Daarnaast heeft het college zich naar het oordeel van de rechtbank terecht op het subsidiaire standpunt gesteld dat een verhoogd toilet algemeen gebruikelijk is. Daarbij zijn, zoals blijkt uit het primaire besluit en zoals ter zitting namens het college is toegelicht, individuele omstandigheden in de afweging betrokken en is tevens overwogen dat een verhoogd toilet in iedere bouwmarkt te verkrijgen is. Hiermee heeft het college naar het oordeel van de rechtbank voldoende gemotiveerd dat de gevraagde voorziening voor een persoon als eiser algemeen gebruikelijk is.
5. Eiser stelt zich op het standpunt dat hij vóór de verhuizing telefonisch contact heeft opgenomen met Wmo-consulent [naam consulent] van de gemeente [woonplaats], en dat deze heeft toegezegd dat eiser zich bij verhuizing naar de huidige woning geen zorgen hoefde te maken over de benodigde voorzieningen, omdat de indicaties duidelijk zijn.
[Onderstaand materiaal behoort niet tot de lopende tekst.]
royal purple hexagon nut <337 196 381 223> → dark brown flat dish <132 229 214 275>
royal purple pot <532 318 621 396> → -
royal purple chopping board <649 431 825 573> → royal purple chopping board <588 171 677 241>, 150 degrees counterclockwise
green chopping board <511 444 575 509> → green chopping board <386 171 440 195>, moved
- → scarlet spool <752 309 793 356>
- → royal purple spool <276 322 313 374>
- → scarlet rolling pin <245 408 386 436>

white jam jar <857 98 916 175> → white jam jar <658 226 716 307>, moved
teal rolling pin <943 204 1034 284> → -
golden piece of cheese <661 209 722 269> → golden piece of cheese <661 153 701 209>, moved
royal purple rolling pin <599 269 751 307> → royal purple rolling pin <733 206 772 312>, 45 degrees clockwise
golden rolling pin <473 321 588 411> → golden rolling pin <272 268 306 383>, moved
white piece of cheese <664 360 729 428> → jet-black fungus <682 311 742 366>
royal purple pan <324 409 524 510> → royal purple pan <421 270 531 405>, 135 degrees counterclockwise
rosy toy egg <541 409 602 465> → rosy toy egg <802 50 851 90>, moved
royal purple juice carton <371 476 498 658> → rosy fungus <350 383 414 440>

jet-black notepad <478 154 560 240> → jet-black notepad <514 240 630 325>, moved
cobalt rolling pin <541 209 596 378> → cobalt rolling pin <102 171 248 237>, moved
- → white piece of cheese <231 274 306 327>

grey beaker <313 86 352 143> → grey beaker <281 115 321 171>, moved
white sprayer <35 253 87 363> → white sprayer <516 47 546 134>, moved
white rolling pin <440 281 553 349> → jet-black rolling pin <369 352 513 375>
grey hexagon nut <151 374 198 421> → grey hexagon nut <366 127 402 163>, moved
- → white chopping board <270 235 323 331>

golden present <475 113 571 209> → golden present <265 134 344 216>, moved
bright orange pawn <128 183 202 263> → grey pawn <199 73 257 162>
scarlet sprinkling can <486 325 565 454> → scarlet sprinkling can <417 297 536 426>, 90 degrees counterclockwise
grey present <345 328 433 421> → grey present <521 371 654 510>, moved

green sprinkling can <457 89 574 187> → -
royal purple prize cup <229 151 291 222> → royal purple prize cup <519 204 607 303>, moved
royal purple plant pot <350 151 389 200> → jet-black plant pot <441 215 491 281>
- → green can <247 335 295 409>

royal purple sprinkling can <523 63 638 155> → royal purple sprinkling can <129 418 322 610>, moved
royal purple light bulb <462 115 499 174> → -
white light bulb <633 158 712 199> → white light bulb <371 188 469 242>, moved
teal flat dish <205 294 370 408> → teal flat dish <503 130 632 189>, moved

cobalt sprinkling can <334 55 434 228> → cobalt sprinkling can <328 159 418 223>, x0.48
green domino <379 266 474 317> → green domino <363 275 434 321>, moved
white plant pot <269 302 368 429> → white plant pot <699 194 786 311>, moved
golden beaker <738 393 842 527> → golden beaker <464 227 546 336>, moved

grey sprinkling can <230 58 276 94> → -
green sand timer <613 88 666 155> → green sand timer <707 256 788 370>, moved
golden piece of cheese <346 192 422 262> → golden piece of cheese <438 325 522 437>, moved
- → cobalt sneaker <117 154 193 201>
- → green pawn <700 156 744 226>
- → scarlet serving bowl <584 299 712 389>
Eiser beroept zich op het vertrouwensbeginsel. Anders dan eiser stelt, heeft het college de gestelde toezegging betwist. De rechtbank overweegt hierover als volgt. Volgens vaste rechtspraak geldt dat voor een in rechte te honoreren beroep op het vertrouwensbeginsel vereist is dat gebleken is van een uitdrukkelijke, ondubbelzinnige en ongeclausuleerde toezegging van de zijde van het bestuursorgaan. De bewijslast ligt bij degene die zich op het vertrouwensbeginsel beroept. Nu eiser zijn standpunt niet met concrete en verifieerbare bewijsstukken heeft onderbouwd, heeft hij naar het oordeel van de rechtbank niet aannemelijk gemaakt dat een dergelijke toezegging door Kool is gedaan. Het beroep op het vertrouwensbeginsel faalt derhalve.
6. Ten aanzien van eisers beroepsgronden inzake het onderzoek namens de staatssecretaris van Volksgezondheid, Welzijn en Sport, overweegt de rechtbank dat haar, mede gelet op hetgeen hierover ter zitting naar voren is gebracht, niet is gebleken van enige relevantie hiervan voor onderhavige procedure.
7. Het beroep zal ongegrond worden verklaard. Er zijn geen voor vergoeding in aanmerking komende proceskosten.

Beslissing

De rechtbank verklaart het beroep ongegrond.
Deze uitspraak is gedaan door mr. E.S.M. van Bergen, rechter, in aanwezigheid van mr. M.J. Soupart, griffier. De beslissing is in het openbaar uitgesproken op 12 februari 2015.
griffier rechter
Afschrift verzonden aan partijen op:

Rechtsmiddel

Tegen deze uitspraak kan binnen zes weken na de dag van verzending daarvan hoger beroep worden ingesteld bij de Centrale Raad van Beroep.